--- WORK INSTRUCTION 1 ---
In the NK cell receptor passage, list each individual activating receptor that the paragraph beginning "The functional exhaustion of NK cells" names as downregulated.
--- WORK INSTRUCTION 2 ---
Please reproduce everything in the NK cell receptor passage from "Traditionally, ICOS exhibits" down to "of cancers [33].".

======== EXCERPTED PASSAGE

In most studies, PD-1 and TIGIT are typically assessed separately within cell populations. However, in acute myeloid leukemia, a unique CD8+ T cell subset that expressed PD-1 and TIGIT but displayed lower levels of DNAM-1 has been linked to failure to achieve remission after induction chemotherapy. These PD-1+TIGIT+ T cells are dysfunctionally characterized by the reduced expression of intracellular IFN-γ and TNF-α [29]. Similarly, in B-cell chronic lymphocytic leukemia, Farhat et al. found an NK cell phenotype involving the coexpression of the potent inhibitory checkpoints PD-1 and TIGIT, which was not observed in NK cells from HD but constituted over 2% of the NK cells in many patients. Furthermore, they observed that PD-1+ NK cells express lower levels of activating receptors (NKG2D, NKp30, NKp46, and DNAM-1) and exhibit reduced functionality, which could be partially reversed with an anti-PD-L1 blockade [30].
The functional exhaustion of NK cells in tumors is occasionally accompanied by the downregulated expression of certain activating receptors on NK cells, such as NKG2D, natural cytotoxicity receptor (NCR) family (NKp30, NKp44, and NKp46), DNAM-1, and 2B4 [10]. However, limited research has focused on certain costimulatory receptors in NK cells that have historically been more extensively studied in T cells, such as the receptors ICOS, 4-1BB, and OX-40.
We found an increased expression of the costimulatory receptor ICOS in peripheral CD56dim and CD56bright NK cells in CC patients, as well as a 3-fold increase in expression in tumor-infiltrating NK cells. Furthermore, in a study showing the importance of NK cell dysfunction in multiple myeloma, ICOS expression levels were found to be higher in bone marrow CD56bright NK cells from relapsed/refractory patients, while TIGIT and TIM3 were increased [31].
Traditionally, ICOS exhibits a dualistic role in tumor immunity. On the one hand, it fosters the activation of antitumor cytotoxic T cells; however, on the other hand, it enhances Treg immunosuppressive activity in the tumor microenvironment. As a result, the role and prognostic significance of ICOS may be different depending on the type of cancer [32], underscoring the importance of ongoing critical inquiry into its function. This inquiry remains crucial since ICOS mRNA overexpression in tumor biopsies compared to normal tissues has been detected in more than 30 types of cancers [33].

================
======== PROVIDED MATERIAL

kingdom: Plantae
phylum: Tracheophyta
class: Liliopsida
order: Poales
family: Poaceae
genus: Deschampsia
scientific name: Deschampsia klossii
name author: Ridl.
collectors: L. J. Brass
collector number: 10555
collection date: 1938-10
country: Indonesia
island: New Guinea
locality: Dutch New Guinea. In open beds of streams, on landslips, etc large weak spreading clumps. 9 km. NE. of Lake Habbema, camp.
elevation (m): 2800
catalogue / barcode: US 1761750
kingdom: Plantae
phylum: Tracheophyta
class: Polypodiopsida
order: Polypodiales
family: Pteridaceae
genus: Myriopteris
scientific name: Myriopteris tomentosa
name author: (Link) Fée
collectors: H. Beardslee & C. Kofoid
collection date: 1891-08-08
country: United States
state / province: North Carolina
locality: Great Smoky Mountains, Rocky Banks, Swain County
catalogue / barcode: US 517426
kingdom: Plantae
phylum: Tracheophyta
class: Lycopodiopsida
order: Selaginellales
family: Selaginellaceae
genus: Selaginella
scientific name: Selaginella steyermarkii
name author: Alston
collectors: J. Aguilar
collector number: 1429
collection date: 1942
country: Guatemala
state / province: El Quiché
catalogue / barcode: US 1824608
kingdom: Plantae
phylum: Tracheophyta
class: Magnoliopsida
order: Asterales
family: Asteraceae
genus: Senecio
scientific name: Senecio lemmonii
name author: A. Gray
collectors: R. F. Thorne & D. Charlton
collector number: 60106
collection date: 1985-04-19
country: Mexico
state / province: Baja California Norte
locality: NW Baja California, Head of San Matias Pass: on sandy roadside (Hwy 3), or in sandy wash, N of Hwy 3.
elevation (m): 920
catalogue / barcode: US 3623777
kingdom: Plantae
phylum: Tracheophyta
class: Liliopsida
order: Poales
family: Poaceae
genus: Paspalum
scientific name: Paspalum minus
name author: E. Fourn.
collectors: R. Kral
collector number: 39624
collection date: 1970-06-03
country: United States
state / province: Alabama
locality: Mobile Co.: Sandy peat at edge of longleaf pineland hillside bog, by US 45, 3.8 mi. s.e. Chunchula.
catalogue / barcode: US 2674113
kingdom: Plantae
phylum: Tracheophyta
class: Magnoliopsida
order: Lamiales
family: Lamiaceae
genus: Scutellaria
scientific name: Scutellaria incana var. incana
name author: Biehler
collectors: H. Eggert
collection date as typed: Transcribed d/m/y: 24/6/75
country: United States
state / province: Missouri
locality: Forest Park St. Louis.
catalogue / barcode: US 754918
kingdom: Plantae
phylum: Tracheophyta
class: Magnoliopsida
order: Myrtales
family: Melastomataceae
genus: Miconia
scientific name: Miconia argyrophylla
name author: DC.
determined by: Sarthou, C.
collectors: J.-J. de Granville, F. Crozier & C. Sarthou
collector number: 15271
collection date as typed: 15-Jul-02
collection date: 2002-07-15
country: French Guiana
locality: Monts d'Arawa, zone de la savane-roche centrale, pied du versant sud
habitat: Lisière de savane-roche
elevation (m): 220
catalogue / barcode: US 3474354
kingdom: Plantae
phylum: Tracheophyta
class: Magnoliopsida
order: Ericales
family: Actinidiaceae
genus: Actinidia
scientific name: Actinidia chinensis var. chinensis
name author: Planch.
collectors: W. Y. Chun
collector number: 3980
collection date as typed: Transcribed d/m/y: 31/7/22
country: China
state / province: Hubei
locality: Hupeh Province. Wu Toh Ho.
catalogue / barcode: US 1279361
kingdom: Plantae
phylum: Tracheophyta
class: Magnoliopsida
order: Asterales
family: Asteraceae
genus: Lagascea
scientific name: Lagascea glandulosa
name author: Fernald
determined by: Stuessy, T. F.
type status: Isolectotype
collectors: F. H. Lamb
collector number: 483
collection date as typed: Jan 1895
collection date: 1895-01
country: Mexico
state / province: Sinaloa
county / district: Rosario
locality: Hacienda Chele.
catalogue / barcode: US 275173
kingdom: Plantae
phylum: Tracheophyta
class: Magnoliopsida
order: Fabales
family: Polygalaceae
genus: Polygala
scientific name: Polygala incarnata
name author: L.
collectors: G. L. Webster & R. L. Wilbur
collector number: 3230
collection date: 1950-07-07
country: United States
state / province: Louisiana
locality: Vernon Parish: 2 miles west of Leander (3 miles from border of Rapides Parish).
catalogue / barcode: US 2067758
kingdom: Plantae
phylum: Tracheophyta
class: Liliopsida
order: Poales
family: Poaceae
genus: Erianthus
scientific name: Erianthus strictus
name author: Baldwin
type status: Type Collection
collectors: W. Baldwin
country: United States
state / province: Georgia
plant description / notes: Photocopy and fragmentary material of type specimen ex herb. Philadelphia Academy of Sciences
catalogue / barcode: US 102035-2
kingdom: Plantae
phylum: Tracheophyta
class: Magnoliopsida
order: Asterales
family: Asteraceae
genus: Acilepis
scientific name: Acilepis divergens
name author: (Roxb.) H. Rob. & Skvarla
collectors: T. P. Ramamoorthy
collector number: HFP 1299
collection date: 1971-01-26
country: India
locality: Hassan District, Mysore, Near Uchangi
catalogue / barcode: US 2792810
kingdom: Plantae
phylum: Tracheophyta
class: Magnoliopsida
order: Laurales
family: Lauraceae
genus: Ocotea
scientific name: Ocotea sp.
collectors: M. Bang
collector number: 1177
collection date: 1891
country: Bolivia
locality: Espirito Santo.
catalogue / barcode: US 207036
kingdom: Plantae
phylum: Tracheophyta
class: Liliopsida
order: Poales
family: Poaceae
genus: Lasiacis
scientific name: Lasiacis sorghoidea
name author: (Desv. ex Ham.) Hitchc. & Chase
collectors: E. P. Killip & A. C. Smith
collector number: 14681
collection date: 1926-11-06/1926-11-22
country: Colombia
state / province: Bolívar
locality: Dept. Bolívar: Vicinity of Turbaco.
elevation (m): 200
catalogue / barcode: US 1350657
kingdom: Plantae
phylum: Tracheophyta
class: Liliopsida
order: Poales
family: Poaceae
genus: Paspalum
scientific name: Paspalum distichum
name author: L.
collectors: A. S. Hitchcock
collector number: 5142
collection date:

================

--- EXERCISE RESULT 1 ---
NKG2D, NKp30, NKp44, NKp46, DNAM-1, 2B4

--- EXERCISE RESULT 2 ---
Traditionally, ICOS exhibits a dualistic role in tumor immunity. On the one hand, it fosters the activation of antitumor cytotoxic T cells; however, on the other hand, it enhances Treg immunosuppressive activity in the tumor microenvironment. As a result, the role and prognostic significance of ICOS may be different depending on the type of cancer [32], underscoring the importance of ongoing critical inquiry into its function. This inquiry remains crucial since ICOS mRNA overexpression in tumor biopsies compared to normal tissues has been detected in more than 30 types of cancers [33].